Some people look askance at the prospect of a very good film festival popping up in Columbia, Missouri, but many of them are the same people who freeze their toes every January trudging between movies in Park City, Utah. Columbia makes perfect sense compared to that. The True/False Film Festival takes place in the middle of the country, just a short drive west from St. Louis, in what is arguably Missouri's hippest city (don't hurt me, Kansas City). The films screen within easy walking distance of one another in Columbia's lovely downtown, a strip of pre-sprawl America that sits on the edge of the University of Missouri campus, which explains all the cheap food and vintage clothing stores. Wi-fi is abundant. Volunteers are helpful. Parking is plentiful. But you won't need your car. Just walk.
The filmmakers are here and seem eager to answer questions about their work or chat informally after screenings, many of which take place at the Ragtag Cinema, a two-screen hive of activity fronted by a cafe as big as the theaters themselves. You can carry your glass of wine into the movie if you want, and there you'll be greeted not by mindless muzak or advertising but by live music from local musicians who play before every show. My first screening Thursday night was ushered in by some groovy noise courtesy of Witch Pussy. (Or was it "Which"? Good question.) Tonight it was a guy singing country with his guitar and later a bluegrass duo.
The Ragtag screens interesting fare year-round and is also a model for the Moxie Cinema three hours south in Springfield, which, despite the cool indie theater, is arguably Missouri's least hip city. I can say this because I grew up there, and now I ask you: what's not to love about seeing adventurous film spring from Columbia and arc at least as far as the rolling hills of the Ozarks and, given the number of people who've made the trek to True/False in recent years, probably quite a bit further.

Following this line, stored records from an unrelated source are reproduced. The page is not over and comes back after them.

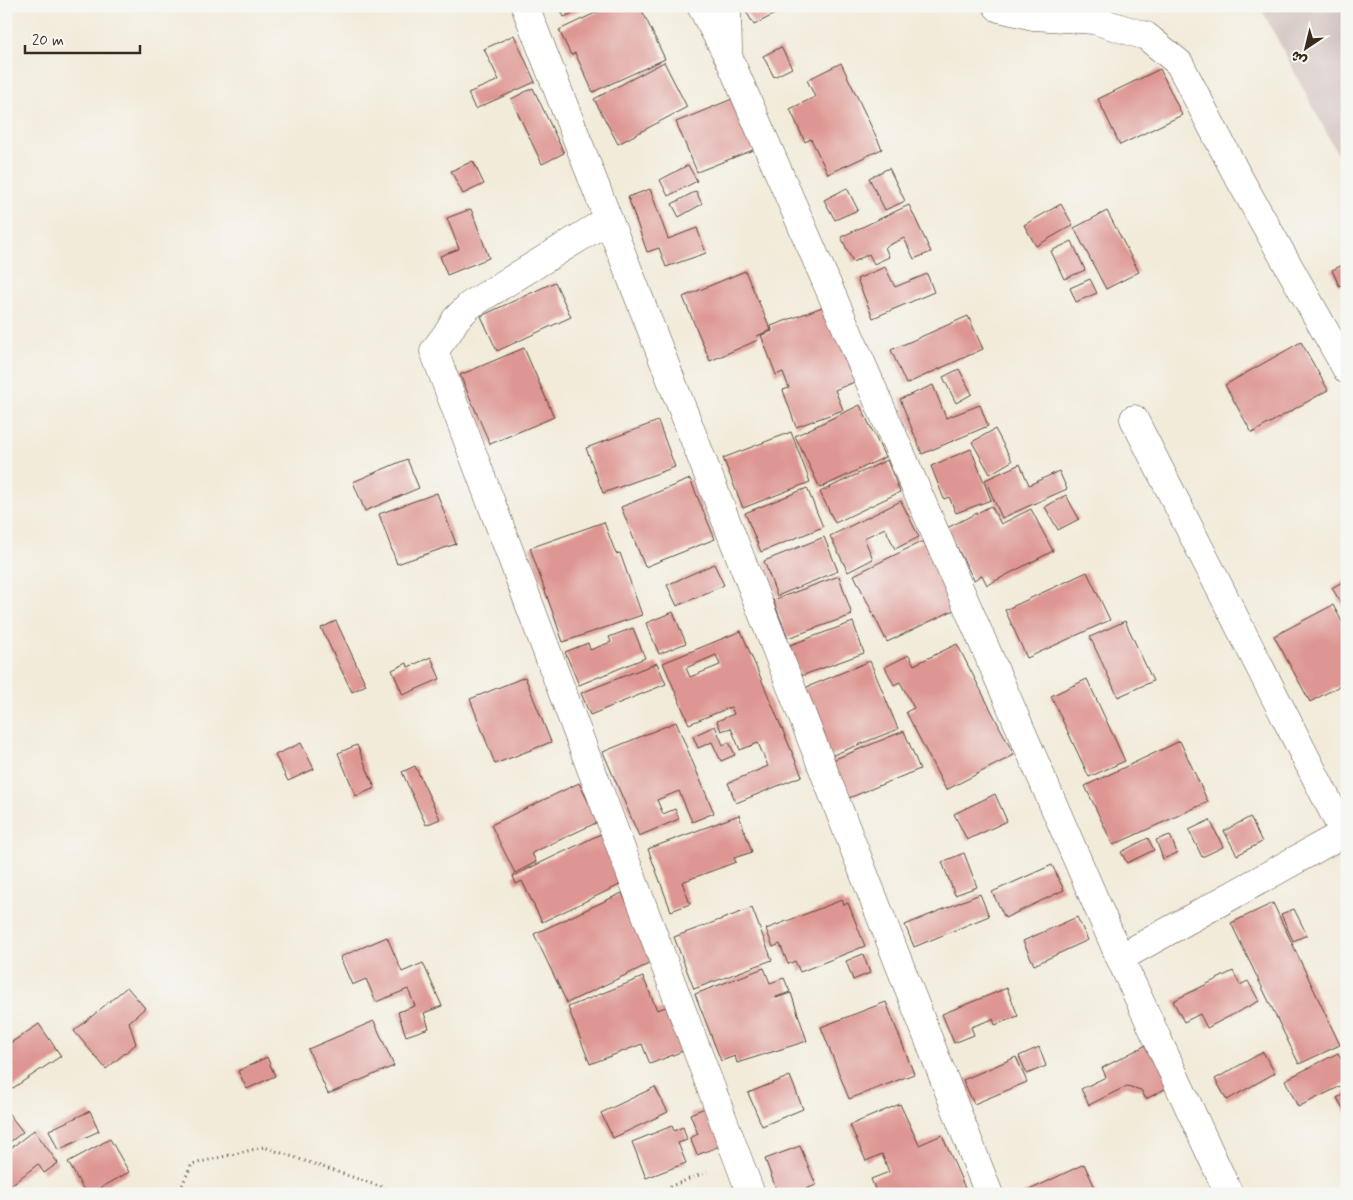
<svg xmlns="http://www.w3.org/2000/svg" width="1353" height="1200" font-family="Mynerve,'Playpen Sans Arabic',sans-serif">
  <style>
    .industrial { fill: #d0c0bc }
    .building { fill: #de9692; fill-rule: evenodd }
    .lines { fill: none; stroke-linecap: round; stroke-linejoin: round }
    .street-casing { stroke: #56473a; stroke-width: 29 }
    .path { stroke: #56473a; stroke-width: 3; stroke-dasharray: 1 4; stroke-linecap: butt }
    .street { stroke: #fff; stroke-width: 28 }
  </style>
  <rect width="100%" height="100%" fill="#f6f6f2"/>
  <filter id="ink" filterUnits="userSpaceOnUse"><feTurbulence type="fractalNoise" baseFrequency=".02" numOctaves="2"/><feDisplacementMap in="SourceGraphic" scale="10" xChannelSelector="R" yChannelSelector="G"/><feConvolveMatrix kernelMatrix="1 2 1 2 8 2 1 2 1" color-interpolation-filters="sRGB"/></filter>
  <filter id="wash" filterUnits="userSpaceOnUse"><feTurbulence type="fractalNoise" baseFrequency=".0096" numOctaves="4" result="noise"/><feDisplacementMap in="SourceGraphic" scale="20" xChannelSelector="R" yChannelSelector="G"/><feGaussianBlur stdDeviation="1.12" result="paint"/><feColorMatrix in="noise" values="0 0 0 0 0 0 0 0 0 0 0 0 0 0 0 0 0 1.4 0 .05"/><feComposite in="paint" operator="in"/></filter>
  <g filter="url(#wash)">
    <rect width="100%" height="100%" fill="#f2ebda"/>
    <path class="industrial" d="M1260,6H1347V172Z"/>
    <g id="blocks">
      <path class="building" d="M559,6H588L564,17Z
        M610,6H640L665,59L593,92L575,53L571,55L559,30Z
        M743,6H790L754,25Z
        M514,35L535,82L475,109L468,93L499,80L484,49Z
        M781,47L792,68L774,77L763,56Z
        M664,62L687,107L618,144L594,99Z
        M841,63L882,149L828,174L811,139L805,142L790,109L815,97L807,80Z
        M1160,69L1182,115L1120,145L1098,99Z
        M533,88L564,153L542,164L511,99Z
        M737,97L758,148L697,172L676,122Z
        M473,161L484,184L463,194L451,171Z
        M688,165L697,181L668,196L660,180Z
        M889,168L905,201L885,210L869,178Z
        M847,188L858,210L835,220L824,200Z
        M650,189L668,239L697,228L706,253L666,267L659,248L647,252L628,197Z
        M696,191L702,204L679,217L672,204Z
        M1061,204L1073,225L1036,246L1024,225Z
        M909,205L931,252L914,259L904,238L885,247L889,257L874,264L869,254L853,262L841,237Z
        M471,209L489,258L447,275L440,256L459,249L447,218Z
        M1107,211L1139,272L1106,289L1074,228Z
        M1072,241L1085,270L1064,279L1051,251Z
        M1347,263V282L1339,286L1332,270Z
        M885,267L895,287L927,274L934,292L873,318L857,279Z
        M745,271L771,330L757,336L758,340L710,361L683,297Z
        M1090,279L1097,293L1076,302L1070,288Z
        M555,282L571,317L497,351L481,316Z
        M828,305L857,381L835,390L843,410L796,427L783,390L789,388L783,372L776,375L761,335L772,331L771,326Z
        M968,316L983,349L906,384L891,350Z
        M1301,342L1328,390L1252,433L1225,385Z
        M524,348L554,417L490,444L460,375Z
        M959,369L972,394L956,403L943,377Z
        M933,385L946,418L980,405L988,426L922,454L900,399Z
        M860,405L885,457L820,488L795,436Z
        M658,421L675,467L603,493L586,448Z
        M995,429L1012,461L990,474L972,442Z
        M791,432L810,482L743,508L723,458Z
        M971,449L991,500L956,513L949,497L944,499L931,466Z
        M407,459L419,488L365,511L353,482Z
        M887,460L900,492L835,523L820,492Z
        M1020,464L1029,485L1059,471L1067,489L1002,518L985,480Z
        M690,479L715,539L645,567L621,507Z
        M807,488L823,527L761,552L745,513Z
        M437,493L456,544L397,564L379,514Z
        M1066,495L1079,519L1058,530L1045,507Z
        M901,501L919,537L895,549L885,528L864,538L873,559L848,572L830,536Z
        M991,506L1001,524L1031,509L1053,551L987,585L982,575L974,580L947,528Z
        M604,522L616,554L620,553L642,615L563,642L530,548Z
        M824,537L838,571L777,596L764,561Z
        M923,541L956,609L887,642L854,575Z
        M714,564L724,585L677,606L667,585Z
        M1087,572L1110,620L1027,658L1005,610Z
        M839,576L852,615L788,638L773,600Z
        M1347,579V609L1345,610L1332,588Z
        M1333,605L1347,631V682L1310,702L1274,636Z
        M673,612L686,643L659,654L646,623Z
        M336,621L366,685L352,692L321,628Z
        M1125,621L1153,681L1118,697L1090,637Z
        M853,622L864,653L801,676L790,645Z
        M633,628L645,658L579,685L565,652L588,643L590,650L611,642L609,637Z
        M741,631L802,776L736,803L728,783L768,766L758,743L740,750L731,728L721,731L717,721L734,714L731,707L689,724L663,663ZM716,655L720,665L690,677L686,668Z
        M957,644L1014,755L946,790L906,712L914,708L900,682L894,685L885,667L909,655L914,665Z
        M431,657L440,679L403,695L392,670L407,663L408,667Z
        M870,661L898,729L828,757L800,690Z
        M657,663L666,684L590,715L581,693Z
        M525,677L551,742L495,764L470,699Z
        M1087,679L1125,761L1089,777L1051,696Z
        M676,722L714,813L692,822L679,791L657,800L663,814L675,809L679,819L639,836L603,752Z
        M715,726L723,745L729,742L735,755L721,761L712,742L698,748L693,736Z
        M904,731L920,769L839,802L823,764Z
        M1180,741L1208,802L1113,845L1085,786Z
        M301,743L314,769L288,781L275,755Z
        M357,745L375,788L356,796L338,753Z
        M415,766L440,819L426,825L402,772Z
        M579,783L598,822L532,853L536,862L515,873L491,825Z
        M995,794L1007,821L967,840L954,814Z
        M739,815L752,852L734,858L736,862L682,882L690,904L671,911L648,849Z
        M1250,817L1262,842L1237,855L1224,831Z
        M1210,820L1223,847L1202,857L1189,830Z
        M605,832L628,881L542,922L522,881L516,884L513,876Z
        M1170,835L1177,853L1163,859L1156,840Z
        M1148,838L1154,850L1127,863L1121,852Z
        M964,853L977,887L955,895L942,862Z
        M1052,865L1064,890L1005,918L992,892Z
        M622,893L655,961L567,1003L534,934Z
        M980,894L989,916L914,947L905,925Z
        M842,900L844,905L848,903L865,946L800,972L795,961L788,964L780,944L773,947L766,929Z
        M1273,903L1340,1045L1299,1064L1231,923Z
        M752,908L772,960L694,989L674,937Z
        M1294,909L1307,935L1293,941L1281,914Z
        M1077,917L1088,940L1034,965L1023,941Z
        M387,937L402,972L423,963L442,1006L424,1013L429,1028L406,1036L398,1012L415,1006L408,989L376,1002L366,979L352,985L340,957Z
        M863,954L870,973L853,980L846,961Z
        M764,968L770,983L784,978L790,992L776,997V998L791,993L807,1041L737,1063L735,1056L721,1061L695,994Z
        M1233,971L1240,985L1248,981L1259,1001L1207,1028L1200,1014L1184,1022L1173,1001Z
        M643,977L657,1010L666,1007L683,1051L650,1064L642,1044L590,1064L568,1007Z
        M127,987L145,1008L129,1022L136,1044L106,1069L74,1031Z
        M1007,988L1018,1016L995,1025L993,1019L971,1027L974,1035L954,1043L942,1014Z
        M886,1002L914,1074L849,1099L821,1027Z
        M374,1021L394,1066L328,1094L308,1049Z
        M39,1024L61,1056L7,1092L6,1090V1046Z
        M1152,1042L1174,1084L1146,1099L1141,1090L1127,1086L1089,1105L1081,1089L1106,1077L1102,1068Z
        M1039,1047L1046,1066L1027,1074L1019,1056Z
        M1263,1052L1275,1073L1227,1100L1215,1079Z
        M1338,1053L1347,1070V1083L1298,1107L1285,1080Z
        M267,1057L275,1076L247,1089L238,1071Z
        M1016,1057L1027,1082L974,1104L963,1080Z
        M790,1076L803,1109L762,1126L748,1093Z
        M655,1087L668,1112L613,1138L601,1113Z
        M1347,1092V1115L1337,1098Z
        M900,1104L919,1145L942,1135L965,1188L960,1190L961,1194H877L871,1179L889,1172L882,1154L866,1161L850,1125Z
        M710,1106L725,1144L697,1155L690,1138L698,1134L690,1114Z
        M6,1110L23,1132L6,1145Z
        M90,1111L99,1131L58,1150L49,1130Z
        M672,1126L674,1131L683,1127L687,1140L678,1143L686,1163L646,1178L632,1142Z
        M34,1130L58,1163L44,1173L38,1164L6,1189V1152Z
        M110,1139L129,1172L90,1194H86L68,1162Z
        M800,1146L816,1185L794,1194H778L765,1159Z
        M1084,1164L1098,1194H1021Z"/>
    </g>
  </g>
  <g filter="url(#ink)">
    <use href="#blocks" fill-opacity="0" stroke="#56473a" stroke-width="1"/>
    <g class="lines">
      <defs>
        <path id="street" d="M525,6L989,1194
          M701,6L728,56L1120,958L1229,1194
          M727,6L728,52
          M997,6L999,8L1034,16L1094,20L1146,36L1179,63L1235,171L1347,370
          M608,220L470,305L456,319L449,331L434,351L751,1194
          M1134,419L1347,839
          M1120,958L1344,833"/>
      </defs>
      <use href="#street" class="street-casing"/>
      <path class="path" d="M178,1194L192,1164L264,1147L402,1194
        M651,1194L707,1172"/>
      <use href="#street" class="street"/>
    </g>
  </g>
  <rect width="1353" height="1200" fill="none" stroke="#f6f6f2" stroke-width="25"/>
  <g transform="translate(1306 48) rotate(215)" stroke="#f6f6f2" stroke-width="4" paint-order="stroke">
  <path d="M0-4L9 19L0 12L-9 19Z" fill="#3b2a1e"/>
  <text y="-8" font-size="14" font-weight="bold" text-anchor="middle" fill="#3b2a1e">ش</text>
  </g>
  <path d="M25 45v8h115v-8" fill="none" stroke="#3b2a1e" stroke-width="2.5"/>
  <text x="32" y="45" font-size="15" fill="#3b2a1e" stroke="#f6f6f2" stroke-width="4" paint-order="stroke">20 m</text>
</svg>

I missed the parade that kicks off the festival, but that's OK. I'm mostly here for the films, a long, full weekend of leading-edge nonfiction work, the best documentaries from Sundance, Cannes, and other festivals, including this year's Oscar winner and probably next year's, too. To keep things interesting, the festival is screening several "secret" films that they're not allowed to name because these movies will soon have their official premieres at larger festivals in, say, Austin or thereabouts. Shhh. People here will see them first.